Patrona katılıyorum. İlk dinleyenler için ağzından bal damlayan siyasetçi, aynı konuları ısıtıp ısıtıp önümüze getirdiğinde çekilmez oluyor. Anlattıklarının büyüsüne kapılan Işıklar, gerçekleştirdikleriyle büyülemek zorunda. Bugün anlatılanlar için netice alınmaması halinde, 2018 yılında hizmet yerine "hayal ticareti yapan başkan” olarak yazı kaleme almayı düşündüğümün bilinmesini isterim.
Fenerbahçe Üniversitesi konusundaki çabalarını takdir ediyor, rahatlamanın hiç umulmadık yerden gelmesine seviniyorum. Kızdığımız, şüphe duyduğumuz gizli kahramanların topluma verdikleri hizmeti göz ardı etmeyelim. Dilerim önümüzdeki öğretim yılında eğitime başlanır.
Işıklar-SİAD ziyaretleri katılamadığım son iki kuruluşla tamamlandı. Bu konuda yazacaklarımı yapılacak geniş toplantı sonrasına saklıyorum. Finalde Işıklar’ın anlattığı iki fıkra nakledildi. Fil bakımıyla ilgili olanını kendiyle alakalı hale getirip sonuç almasını bir kere daha zekice buldum.

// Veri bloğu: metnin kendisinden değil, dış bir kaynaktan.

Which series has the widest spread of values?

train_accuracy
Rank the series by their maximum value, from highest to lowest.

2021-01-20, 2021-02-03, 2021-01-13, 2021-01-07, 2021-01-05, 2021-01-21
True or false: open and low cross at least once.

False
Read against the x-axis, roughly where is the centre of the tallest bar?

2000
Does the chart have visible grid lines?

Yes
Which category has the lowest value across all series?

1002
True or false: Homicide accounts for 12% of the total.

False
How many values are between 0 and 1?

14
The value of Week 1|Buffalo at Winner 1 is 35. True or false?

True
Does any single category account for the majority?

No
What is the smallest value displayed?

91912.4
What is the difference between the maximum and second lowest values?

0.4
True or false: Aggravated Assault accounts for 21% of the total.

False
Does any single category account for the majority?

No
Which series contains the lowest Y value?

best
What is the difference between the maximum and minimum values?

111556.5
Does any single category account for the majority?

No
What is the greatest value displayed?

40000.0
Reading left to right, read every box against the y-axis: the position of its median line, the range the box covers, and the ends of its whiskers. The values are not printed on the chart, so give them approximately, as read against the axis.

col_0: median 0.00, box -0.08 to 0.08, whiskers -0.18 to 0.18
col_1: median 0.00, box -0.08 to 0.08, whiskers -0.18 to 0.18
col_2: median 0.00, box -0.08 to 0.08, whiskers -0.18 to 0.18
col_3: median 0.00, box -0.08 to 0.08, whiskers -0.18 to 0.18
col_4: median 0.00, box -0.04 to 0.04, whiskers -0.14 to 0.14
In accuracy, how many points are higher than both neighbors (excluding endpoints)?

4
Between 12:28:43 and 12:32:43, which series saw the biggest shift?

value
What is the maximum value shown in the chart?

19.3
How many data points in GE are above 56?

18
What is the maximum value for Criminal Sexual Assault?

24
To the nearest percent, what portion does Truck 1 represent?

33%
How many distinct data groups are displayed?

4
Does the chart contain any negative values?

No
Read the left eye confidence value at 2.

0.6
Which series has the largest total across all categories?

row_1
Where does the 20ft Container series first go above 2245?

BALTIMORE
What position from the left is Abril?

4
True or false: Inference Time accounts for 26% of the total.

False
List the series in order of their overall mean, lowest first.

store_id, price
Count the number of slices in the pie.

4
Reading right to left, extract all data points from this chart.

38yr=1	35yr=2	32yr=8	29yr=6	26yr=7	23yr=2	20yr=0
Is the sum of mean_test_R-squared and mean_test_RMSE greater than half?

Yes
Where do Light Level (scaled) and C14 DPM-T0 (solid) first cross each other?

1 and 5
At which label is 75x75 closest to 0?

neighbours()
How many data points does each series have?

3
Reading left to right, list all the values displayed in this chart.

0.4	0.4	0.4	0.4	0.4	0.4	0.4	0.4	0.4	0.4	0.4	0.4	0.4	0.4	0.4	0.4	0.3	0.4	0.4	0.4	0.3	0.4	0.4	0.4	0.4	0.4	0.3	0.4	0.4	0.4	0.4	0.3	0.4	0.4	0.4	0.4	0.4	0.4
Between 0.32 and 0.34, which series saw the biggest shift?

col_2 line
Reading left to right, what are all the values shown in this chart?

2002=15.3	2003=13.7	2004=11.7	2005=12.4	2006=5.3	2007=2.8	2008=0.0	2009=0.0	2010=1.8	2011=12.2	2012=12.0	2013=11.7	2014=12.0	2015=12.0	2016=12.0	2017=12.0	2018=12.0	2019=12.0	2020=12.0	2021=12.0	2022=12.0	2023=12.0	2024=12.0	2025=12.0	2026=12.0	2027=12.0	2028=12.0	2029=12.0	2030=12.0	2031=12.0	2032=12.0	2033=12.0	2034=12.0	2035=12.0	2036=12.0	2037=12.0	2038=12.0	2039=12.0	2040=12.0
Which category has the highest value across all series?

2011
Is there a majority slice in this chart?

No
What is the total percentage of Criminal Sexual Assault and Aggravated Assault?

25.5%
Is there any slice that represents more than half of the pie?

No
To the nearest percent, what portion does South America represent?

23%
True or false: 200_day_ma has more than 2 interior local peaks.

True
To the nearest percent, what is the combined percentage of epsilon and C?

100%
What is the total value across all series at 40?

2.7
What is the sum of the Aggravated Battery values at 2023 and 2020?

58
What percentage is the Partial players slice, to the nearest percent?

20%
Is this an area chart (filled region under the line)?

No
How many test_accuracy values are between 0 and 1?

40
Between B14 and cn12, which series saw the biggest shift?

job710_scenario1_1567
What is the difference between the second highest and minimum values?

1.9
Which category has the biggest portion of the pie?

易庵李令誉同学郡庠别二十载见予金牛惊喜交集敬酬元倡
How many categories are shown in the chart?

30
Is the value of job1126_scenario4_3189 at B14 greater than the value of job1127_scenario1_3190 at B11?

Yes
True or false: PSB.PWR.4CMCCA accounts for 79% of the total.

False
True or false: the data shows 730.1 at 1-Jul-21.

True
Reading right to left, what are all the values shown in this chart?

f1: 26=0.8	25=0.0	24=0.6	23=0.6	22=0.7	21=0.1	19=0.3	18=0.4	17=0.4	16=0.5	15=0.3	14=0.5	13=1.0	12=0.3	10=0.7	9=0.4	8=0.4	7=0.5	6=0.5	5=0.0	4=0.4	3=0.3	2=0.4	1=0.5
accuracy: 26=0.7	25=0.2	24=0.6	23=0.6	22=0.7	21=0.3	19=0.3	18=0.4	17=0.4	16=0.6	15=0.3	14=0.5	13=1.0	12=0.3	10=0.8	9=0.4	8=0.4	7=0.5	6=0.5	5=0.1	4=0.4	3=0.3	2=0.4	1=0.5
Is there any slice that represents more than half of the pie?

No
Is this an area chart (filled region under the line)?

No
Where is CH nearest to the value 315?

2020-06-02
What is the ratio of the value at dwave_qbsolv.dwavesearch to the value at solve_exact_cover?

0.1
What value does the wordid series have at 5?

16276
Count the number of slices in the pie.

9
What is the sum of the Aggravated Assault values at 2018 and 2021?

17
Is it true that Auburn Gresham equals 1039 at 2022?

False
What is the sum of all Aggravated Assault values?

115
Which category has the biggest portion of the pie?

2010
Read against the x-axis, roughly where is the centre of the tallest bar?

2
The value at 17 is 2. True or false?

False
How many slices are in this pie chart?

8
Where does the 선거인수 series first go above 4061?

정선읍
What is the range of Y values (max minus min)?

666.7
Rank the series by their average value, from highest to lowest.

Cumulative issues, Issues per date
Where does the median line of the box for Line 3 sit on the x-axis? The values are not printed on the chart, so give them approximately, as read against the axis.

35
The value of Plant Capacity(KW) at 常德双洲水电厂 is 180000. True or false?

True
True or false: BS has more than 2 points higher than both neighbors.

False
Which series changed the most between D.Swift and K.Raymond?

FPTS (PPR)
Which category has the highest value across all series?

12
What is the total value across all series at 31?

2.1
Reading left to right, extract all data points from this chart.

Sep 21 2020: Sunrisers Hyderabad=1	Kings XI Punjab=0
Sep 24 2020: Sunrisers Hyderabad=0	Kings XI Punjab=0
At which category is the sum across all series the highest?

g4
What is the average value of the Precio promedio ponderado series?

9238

Kendine gösterilen anlayışı, kellemi alır mı korkusu yaşayanlara da gösterme yiğitliğini ve zekasını bekliyorum. Bu duygu ve düşüncelerle Belediye Meclisimizin nisan ayı ikinci oturumunu takip etmeye gidiyorum.
Demokrasi şölenini her gün, her şartta ve bilhassa 8 Haziran günü yaşamak ve hazmetmek dileğiyle.
Kumarsız, küfürsüz kalın; demokrasisiz kalmayın.